*** Given entries Section Begins ***
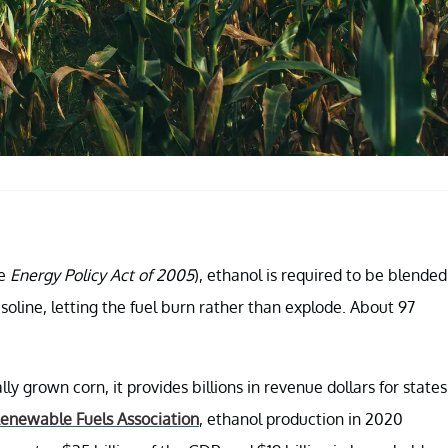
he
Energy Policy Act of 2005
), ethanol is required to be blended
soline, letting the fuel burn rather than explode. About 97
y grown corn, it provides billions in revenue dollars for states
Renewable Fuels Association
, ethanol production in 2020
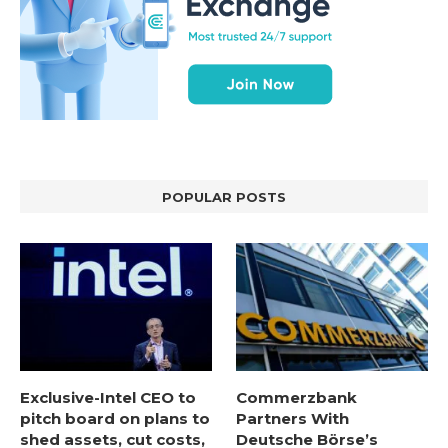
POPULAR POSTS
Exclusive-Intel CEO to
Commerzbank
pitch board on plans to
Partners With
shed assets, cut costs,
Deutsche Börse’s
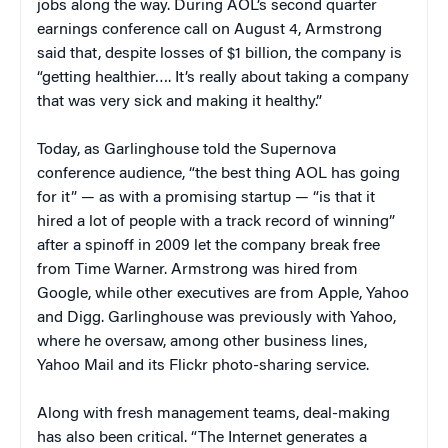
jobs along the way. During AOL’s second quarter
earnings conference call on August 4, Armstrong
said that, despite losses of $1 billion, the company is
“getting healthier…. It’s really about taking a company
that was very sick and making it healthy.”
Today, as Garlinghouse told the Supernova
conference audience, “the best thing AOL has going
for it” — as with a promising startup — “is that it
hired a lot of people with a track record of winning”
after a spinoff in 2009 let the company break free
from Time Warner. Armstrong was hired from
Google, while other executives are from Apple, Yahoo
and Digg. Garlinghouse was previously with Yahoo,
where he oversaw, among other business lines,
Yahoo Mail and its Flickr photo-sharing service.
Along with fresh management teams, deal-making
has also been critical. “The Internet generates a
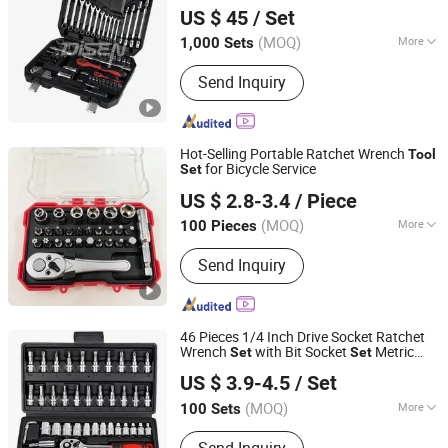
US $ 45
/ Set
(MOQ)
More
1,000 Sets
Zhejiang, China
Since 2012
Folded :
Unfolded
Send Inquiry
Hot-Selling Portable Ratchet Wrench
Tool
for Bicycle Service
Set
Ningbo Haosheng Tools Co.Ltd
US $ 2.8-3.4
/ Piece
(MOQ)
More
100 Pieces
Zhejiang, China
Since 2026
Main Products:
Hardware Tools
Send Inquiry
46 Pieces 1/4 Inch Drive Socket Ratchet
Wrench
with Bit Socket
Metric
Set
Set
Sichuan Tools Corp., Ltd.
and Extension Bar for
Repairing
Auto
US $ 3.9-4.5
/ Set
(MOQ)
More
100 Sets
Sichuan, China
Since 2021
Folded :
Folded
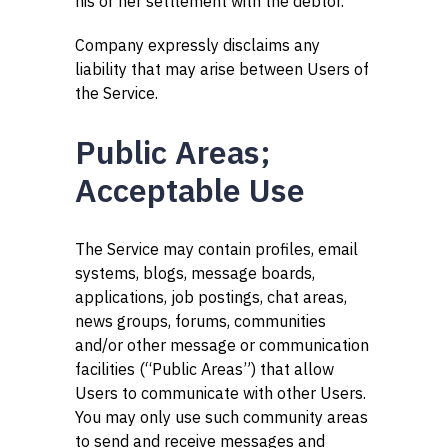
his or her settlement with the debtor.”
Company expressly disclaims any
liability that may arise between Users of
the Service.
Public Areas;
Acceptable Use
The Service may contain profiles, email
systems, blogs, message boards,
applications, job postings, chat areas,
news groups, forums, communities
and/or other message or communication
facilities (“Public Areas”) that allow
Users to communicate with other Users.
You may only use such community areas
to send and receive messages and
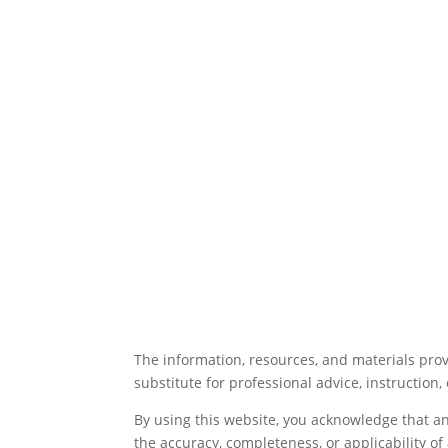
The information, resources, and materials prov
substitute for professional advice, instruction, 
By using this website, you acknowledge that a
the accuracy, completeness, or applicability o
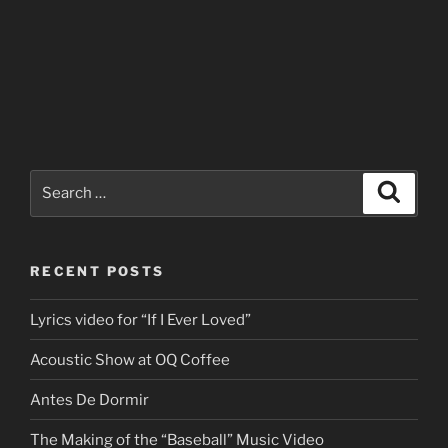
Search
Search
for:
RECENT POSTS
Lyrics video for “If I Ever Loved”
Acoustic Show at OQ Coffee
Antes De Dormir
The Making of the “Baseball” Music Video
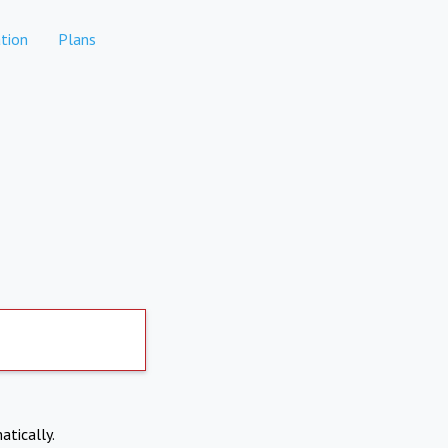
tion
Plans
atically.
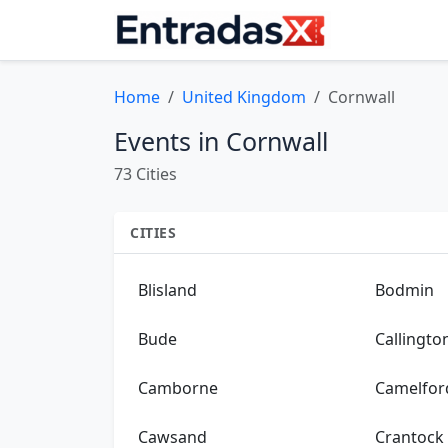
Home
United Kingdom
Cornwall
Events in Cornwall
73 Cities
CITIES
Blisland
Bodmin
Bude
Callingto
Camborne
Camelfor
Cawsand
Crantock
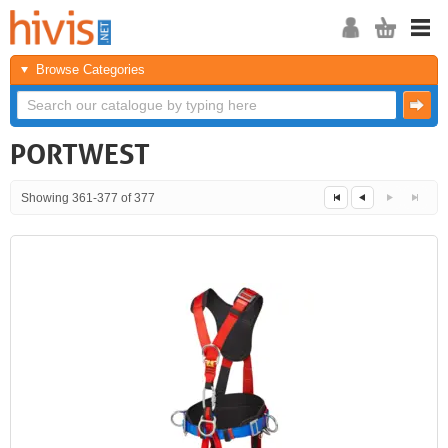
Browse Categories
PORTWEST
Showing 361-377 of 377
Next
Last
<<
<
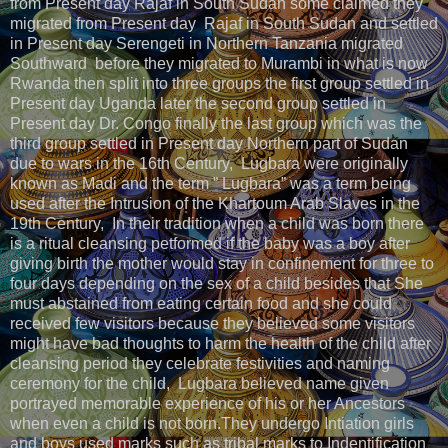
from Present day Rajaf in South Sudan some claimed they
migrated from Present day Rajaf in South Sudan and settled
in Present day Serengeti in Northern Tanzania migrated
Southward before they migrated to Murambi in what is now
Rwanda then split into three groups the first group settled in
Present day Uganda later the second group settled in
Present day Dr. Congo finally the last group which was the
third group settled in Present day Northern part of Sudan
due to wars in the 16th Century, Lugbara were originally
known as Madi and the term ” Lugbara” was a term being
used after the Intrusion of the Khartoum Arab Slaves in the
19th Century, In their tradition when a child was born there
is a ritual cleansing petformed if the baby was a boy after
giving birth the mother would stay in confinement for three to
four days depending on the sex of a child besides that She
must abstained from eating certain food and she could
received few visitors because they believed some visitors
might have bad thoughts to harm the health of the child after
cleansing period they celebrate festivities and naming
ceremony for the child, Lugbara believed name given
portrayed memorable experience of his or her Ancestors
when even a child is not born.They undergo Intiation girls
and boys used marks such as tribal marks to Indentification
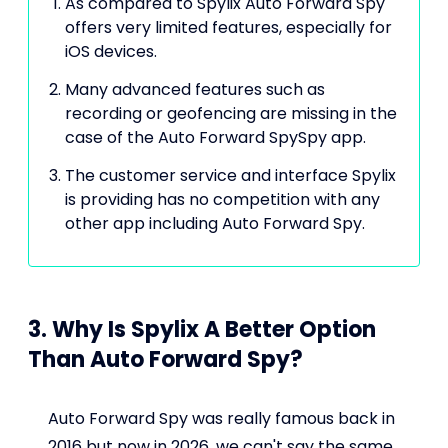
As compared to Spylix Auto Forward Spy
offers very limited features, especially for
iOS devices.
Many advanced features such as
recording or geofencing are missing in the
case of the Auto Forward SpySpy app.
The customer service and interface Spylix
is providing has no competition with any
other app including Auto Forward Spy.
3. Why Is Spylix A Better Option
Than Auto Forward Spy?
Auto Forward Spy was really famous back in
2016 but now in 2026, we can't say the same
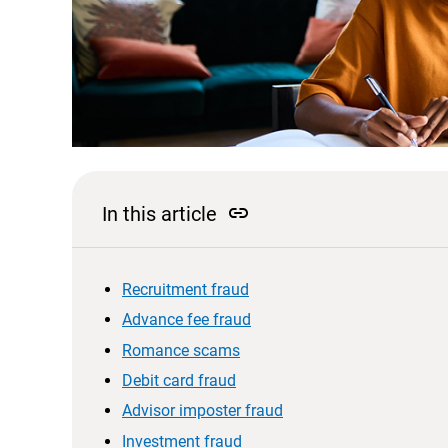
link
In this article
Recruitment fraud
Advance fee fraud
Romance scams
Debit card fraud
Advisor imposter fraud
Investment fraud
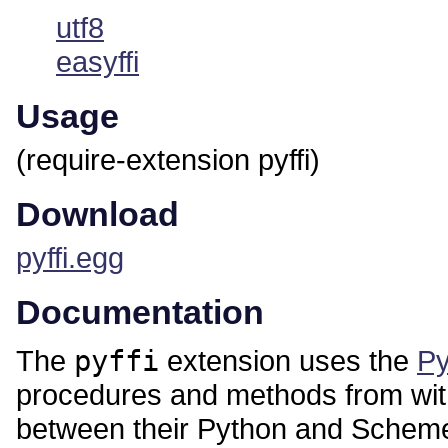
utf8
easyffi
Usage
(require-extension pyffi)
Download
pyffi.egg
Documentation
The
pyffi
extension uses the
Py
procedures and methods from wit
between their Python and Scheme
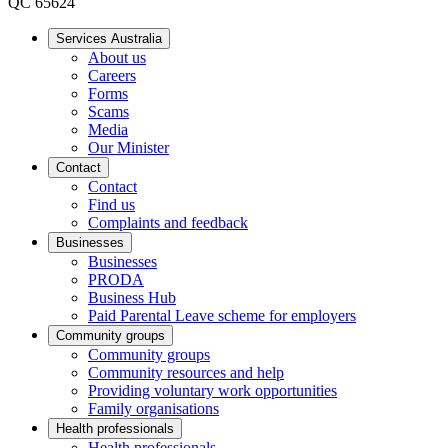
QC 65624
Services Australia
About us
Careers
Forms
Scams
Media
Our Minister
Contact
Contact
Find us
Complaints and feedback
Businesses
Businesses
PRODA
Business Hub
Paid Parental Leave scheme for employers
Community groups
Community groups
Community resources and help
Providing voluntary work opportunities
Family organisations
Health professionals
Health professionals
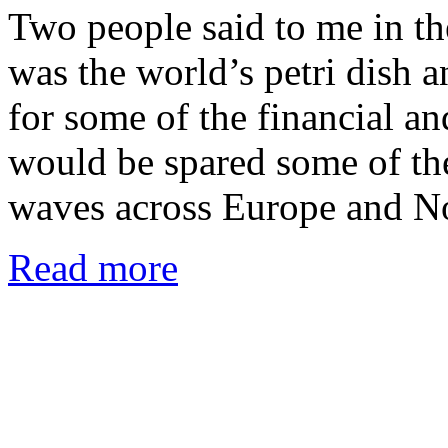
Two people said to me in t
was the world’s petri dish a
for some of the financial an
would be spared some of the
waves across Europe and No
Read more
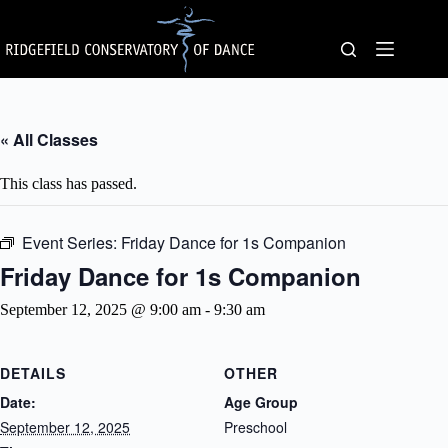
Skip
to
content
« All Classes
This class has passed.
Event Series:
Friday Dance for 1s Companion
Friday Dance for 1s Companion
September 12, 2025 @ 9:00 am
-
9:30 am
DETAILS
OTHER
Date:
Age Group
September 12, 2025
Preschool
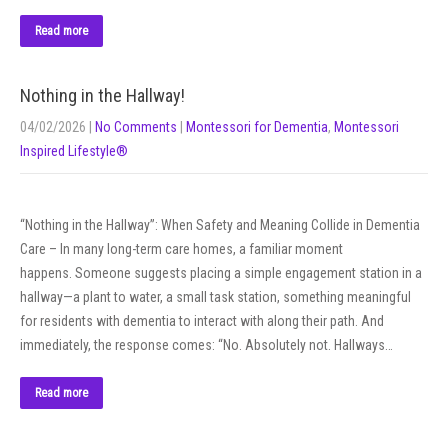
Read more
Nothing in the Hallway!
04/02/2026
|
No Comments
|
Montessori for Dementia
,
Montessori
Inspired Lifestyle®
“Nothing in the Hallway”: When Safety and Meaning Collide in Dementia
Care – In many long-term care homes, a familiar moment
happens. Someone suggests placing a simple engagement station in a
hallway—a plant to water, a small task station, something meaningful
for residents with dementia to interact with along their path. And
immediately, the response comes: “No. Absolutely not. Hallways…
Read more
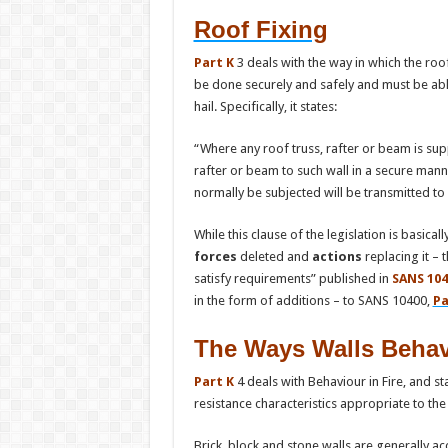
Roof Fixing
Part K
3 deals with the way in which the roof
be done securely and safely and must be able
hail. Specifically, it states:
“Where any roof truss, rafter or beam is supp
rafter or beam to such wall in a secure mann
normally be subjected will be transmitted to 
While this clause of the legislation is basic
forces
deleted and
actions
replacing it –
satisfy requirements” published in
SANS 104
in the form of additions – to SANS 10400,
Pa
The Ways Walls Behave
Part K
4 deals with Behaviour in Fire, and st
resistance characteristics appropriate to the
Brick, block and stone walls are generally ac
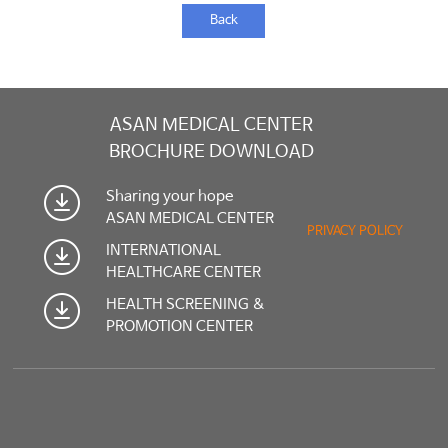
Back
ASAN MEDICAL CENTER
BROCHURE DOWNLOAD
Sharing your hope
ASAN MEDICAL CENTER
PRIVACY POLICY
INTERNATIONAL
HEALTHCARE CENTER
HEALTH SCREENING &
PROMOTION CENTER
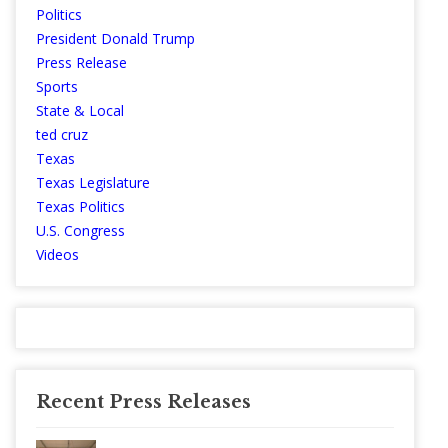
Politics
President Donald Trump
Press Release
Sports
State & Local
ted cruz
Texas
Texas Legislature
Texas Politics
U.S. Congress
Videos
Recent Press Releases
*** Given entries Section Ends ***
• Work item: From the data above, gather every line that includes the word "people".

• Answer to the problem:
hired a lot of people with a track record of winning”
Two people said to me in t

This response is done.